Given request: Rewrite the lines of the material, changing "scientific name" to "species" and keeping everything else the same. Omit the pictures from your answer.

Supplied records:
-*-*-

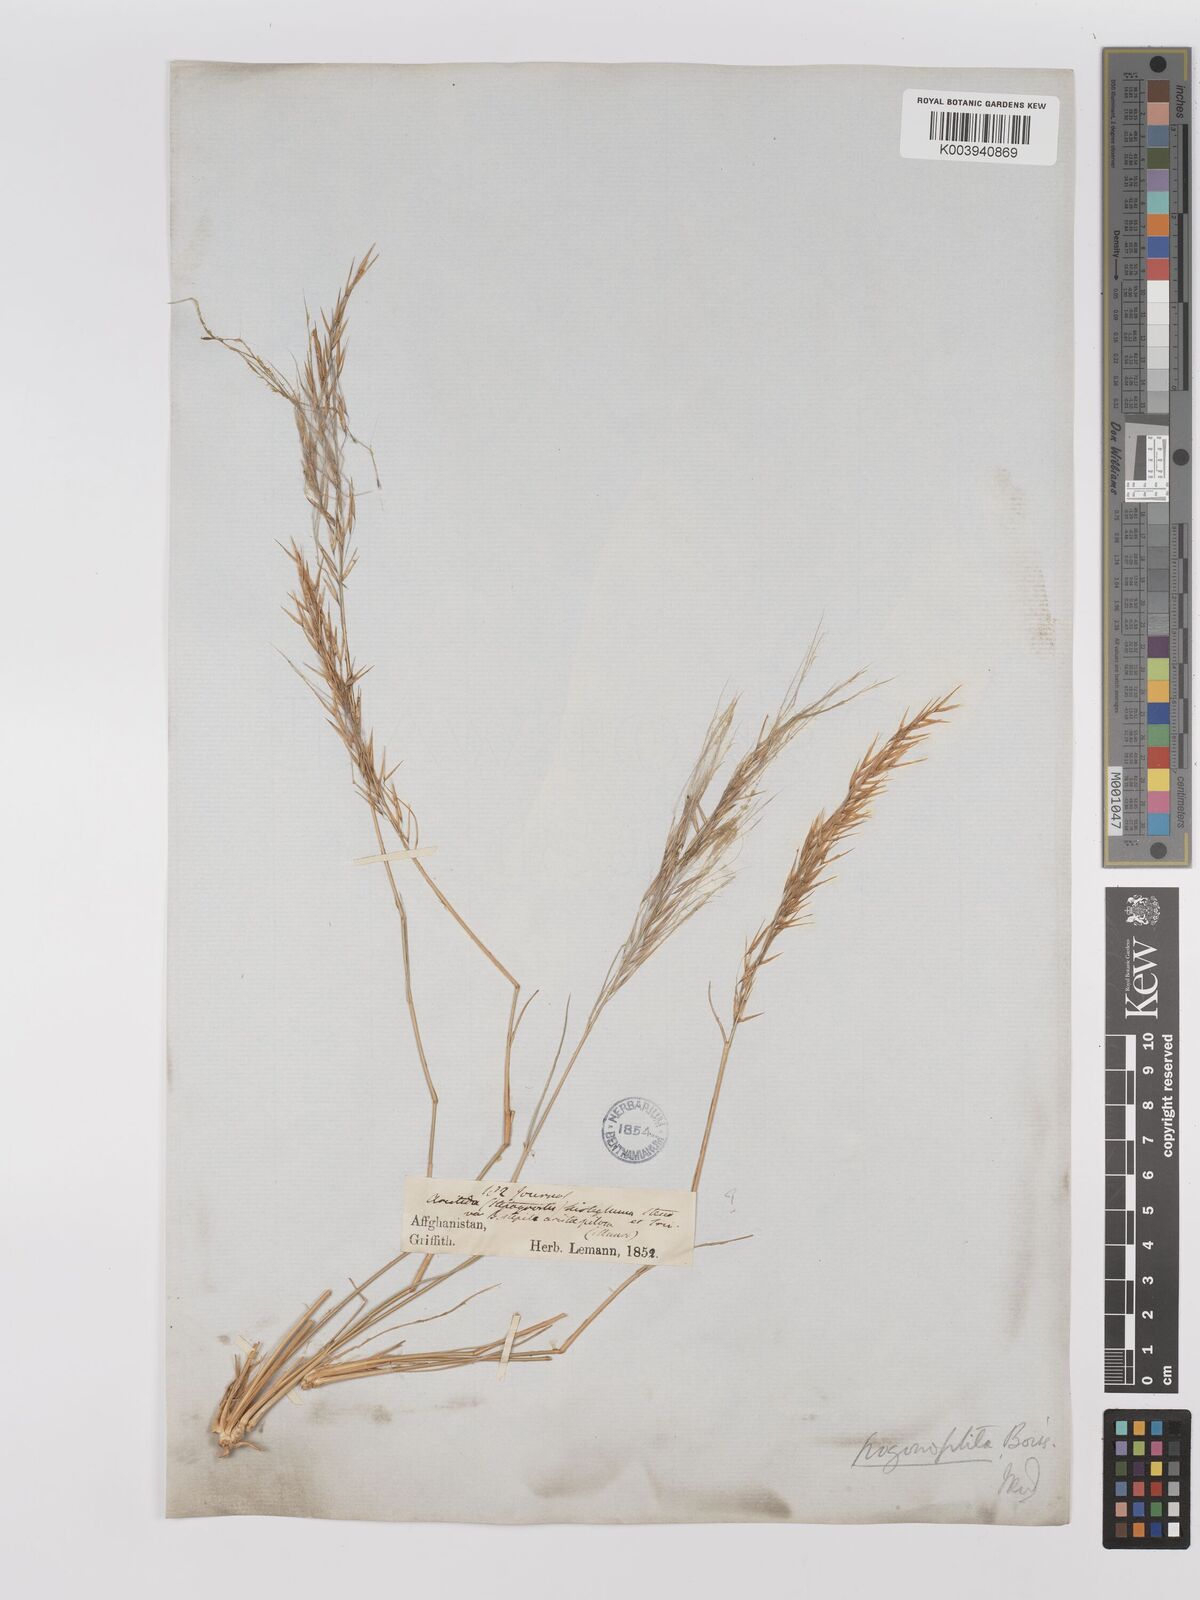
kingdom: Plantae
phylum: Tracheophyta
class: Liliopsida
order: Poales
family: Poaceae
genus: Stipagrostis
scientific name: Stipagrostis uniplumis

-*-*-

Task response:
kingdom: Plantae
phylum: Tracheophyta
class: Liliopsida
order: Poales
family: Poaceae
genus: Stipagrostis
species: Stipagrostis uniplumis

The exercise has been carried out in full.